YOUR OBJECTIVE: Take the listing and print it in full, exactly as given.

DATA TO PROCESS:
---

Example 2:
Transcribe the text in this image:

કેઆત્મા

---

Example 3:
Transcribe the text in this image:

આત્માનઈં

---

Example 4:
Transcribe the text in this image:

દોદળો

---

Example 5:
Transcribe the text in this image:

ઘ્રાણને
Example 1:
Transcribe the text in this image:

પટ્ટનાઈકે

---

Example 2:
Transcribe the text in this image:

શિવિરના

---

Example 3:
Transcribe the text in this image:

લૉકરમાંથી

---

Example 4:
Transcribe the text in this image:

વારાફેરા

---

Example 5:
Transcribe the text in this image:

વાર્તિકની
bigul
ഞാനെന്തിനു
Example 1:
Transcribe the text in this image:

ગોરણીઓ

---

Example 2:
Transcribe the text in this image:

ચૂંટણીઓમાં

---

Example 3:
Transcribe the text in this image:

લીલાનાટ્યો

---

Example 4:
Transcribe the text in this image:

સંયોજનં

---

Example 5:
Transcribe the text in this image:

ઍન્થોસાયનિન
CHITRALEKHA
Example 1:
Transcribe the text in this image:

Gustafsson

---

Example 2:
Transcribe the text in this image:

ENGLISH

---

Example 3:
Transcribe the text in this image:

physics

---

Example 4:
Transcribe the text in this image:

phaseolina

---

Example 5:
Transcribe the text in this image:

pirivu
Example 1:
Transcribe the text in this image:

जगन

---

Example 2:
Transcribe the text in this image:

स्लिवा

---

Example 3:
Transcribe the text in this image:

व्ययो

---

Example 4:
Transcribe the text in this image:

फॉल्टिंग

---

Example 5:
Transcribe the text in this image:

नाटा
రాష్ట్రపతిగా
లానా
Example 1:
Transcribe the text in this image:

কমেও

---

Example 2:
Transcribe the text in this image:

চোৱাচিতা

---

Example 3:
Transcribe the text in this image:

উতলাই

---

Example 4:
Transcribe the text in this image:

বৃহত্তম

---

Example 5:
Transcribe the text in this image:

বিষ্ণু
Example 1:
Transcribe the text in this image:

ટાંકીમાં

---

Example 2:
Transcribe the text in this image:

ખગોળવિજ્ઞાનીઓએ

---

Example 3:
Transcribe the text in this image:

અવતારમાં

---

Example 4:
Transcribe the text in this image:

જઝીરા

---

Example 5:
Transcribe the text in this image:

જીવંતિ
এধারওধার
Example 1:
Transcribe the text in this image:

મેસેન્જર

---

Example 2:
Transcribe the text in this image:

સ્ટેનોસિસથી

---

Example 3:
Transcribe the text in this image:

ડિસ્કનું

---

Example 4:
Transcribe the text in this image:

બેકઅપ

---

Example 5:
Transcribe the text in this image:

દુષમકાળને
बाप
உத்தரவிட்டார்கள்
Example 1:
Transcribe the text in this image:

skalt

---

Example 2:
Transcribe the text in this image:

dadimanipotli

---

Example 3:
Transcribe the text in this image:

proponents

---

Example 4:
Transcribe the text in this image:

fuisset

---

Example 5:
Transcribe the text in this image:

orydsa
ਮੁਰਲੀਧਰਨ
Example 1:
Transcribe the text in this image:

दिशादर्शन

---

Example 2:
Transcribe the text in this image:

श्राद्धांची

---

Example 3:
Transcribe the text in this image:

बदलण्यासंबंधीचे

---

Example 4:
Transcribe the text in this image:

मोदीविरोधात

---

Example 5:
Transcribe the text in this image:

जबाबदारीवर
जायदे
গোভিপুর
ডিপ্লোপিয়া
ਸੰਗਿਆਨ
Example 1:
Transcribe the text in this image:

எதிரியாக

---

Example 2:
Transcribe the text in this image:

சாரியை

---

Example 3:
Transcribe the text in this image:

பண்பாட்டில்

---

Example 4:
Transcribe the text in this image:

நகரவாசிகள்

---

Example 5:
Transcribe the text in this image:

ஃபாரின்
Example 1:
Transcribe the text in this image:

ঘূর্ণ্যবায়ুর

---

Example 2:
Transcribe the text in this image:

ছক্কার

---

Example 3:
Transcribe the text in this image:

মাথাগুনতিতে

RESPONSE FOR THIS EXERCISE:
---

Example 2:
Transcribe the text in this image:

કેઆત્મા

---

Example 3:
Transcribe the text in this image:

આત્માનઈં

---

Example 4:
Transcribe the text in this image:

દોદળો

---

Example 5:
Transcribe the text in this image:

ઘ્રાણને
Example 1:
Transcribe the text in this image:

પટ્ટનાઈકે

---

Example 2:
Transcribe the text in this image:

શિવિરના

---

Example 3:
Transcribe the text in this image:

લૉકરમાંથી

---

Example 4:
Transcribe the text in this image:

વારાફેરા

---

Example 5:
Transcribe the text in this image:

વાર્તિકની
bigul
ഞാനെന്തിനു
Example 1:
Transcribe the text in this image:

ગોરણીઓ

---

Example 2:
Transcribe the text in this image:

ચૂંટણીઓમાં

---

Example 3:
Transcribe the text in this image:

લીલાનાટ્યો

---

Example 4:
Transcribe the text in this image:

સંયોજનં

---

Example 5:
Transcribe the text in this image:

ઍન્થોસાયનિન
CHITRALEKHA
Example 1:
Transcribe the text in this image:

Gustafsson

---

Example 2:
Transcribe the text in this image:

ENGLISH

---

Example 3:
Transcribe the text in this image:

physics

---

Example 4:
Transcribe the text in this image:

phaseolina

---

Example 5:
Transcribe the text in this image:

pirivu
Example 1:
Transcribe the text in this image:

जगन

---

Example 2:
Transcribe the text in this image:

स्लिवा

---

Example 3:
Transcribe the text in this image:

व्ययो

---

Example 4:
Transcribe the text in this image:

फॉल्टिंग

---

Example 5:
Transcribe the text in this image:

नाटा
రాష్ట్రపతిగా
లానా
Example 1:
Transcribe the text in this image:

কমেও

---

Example 2:
Transcribe the text in this image:

চোৱাচিতা

---

Example 3:
Transcribe the text in this image:

উতলাই

---

Example 4:
Transcribe the text in this image:

বৃহত্তম

---

Example 5:
Transcribe the text in this image:

বিষ্ণু
Example 1:
Transcribe the text in this image:

ટાંકીમાં

---

Example 2:
Transcribe the text in this image:

ખગોળવિજ્ઞાનીઓએ

---

Example 3:
Transcribe the text in this image:

અવતારમાં

---

Example 4:
Transcribe the text in this image:

જઝીરા

---

Example 5:
Transcribe the text in this image:

જીવંતિ
এধারওধার
Example 1:
Transcribe the text in this image:

મેસેન્જર

---

Example 2:
Transcribe the text in this image:

સ્ટેનોસિસથી

---

Example 3:
Transcribe the text in this image:

ડિસ્કનું

---

Example 4:
Transcribe the text in this image:

બેકઅપ

---

Example 5:
Transcribe the text in this image:

દુષમકાળને
बाप
உத்தரவிட்டார்கள்
Example 1:
Transcribe the text in this image:

skalt

---

Example 2:
Transcribe the text in this image:

dadimanipotli

---

Example 3:
Transcribe the text in this image:

proponents

---

Example 4:
Transcribe the text in this image:

fuisset

---

Example 5:
Transcribe the text in this image:

orydsa
ਮੁਰਲੀਧਰਨ
Example 1:
Transcribe the text in this image:

दिशादर्शन

---

Example 2:
Transcribe the text in this image:

श्राद्धांची

---

Example 3:
Transcribe the text in this image:

बदलण्यासंबंधीचे

---

Example 4:
Transcribe the text in this image:

मोदीविरोधात

---

Example 5:
Transcribe the text in this image:

जबाबदारीवर
जायदे
গোভিপুর
ডিপ্লোপিয়া
ਸੰਗਿਆਨ
Example 1:
Transcribe the text in this image:

எதிரியாக

---

Example 2:
Transcribe the text in this image:

சாரியை

---

Example 3:
Transcribe the text in this image:

பண்பாட்டில்

---

Example 4:
Transcribe the text in this image:

நகரவாசிகள்

---

Example 5:
Transcribe the text in this image:

ஃபாரின்
Example 1:
Transcribe the text in this image:

ঘূর্ণ্যবায়ুর

---

Example 2:
Transcribe the text in this image:

ছক্কার

---

Example 3:
Transcribe the text in this image:

মাথাগুনতিতে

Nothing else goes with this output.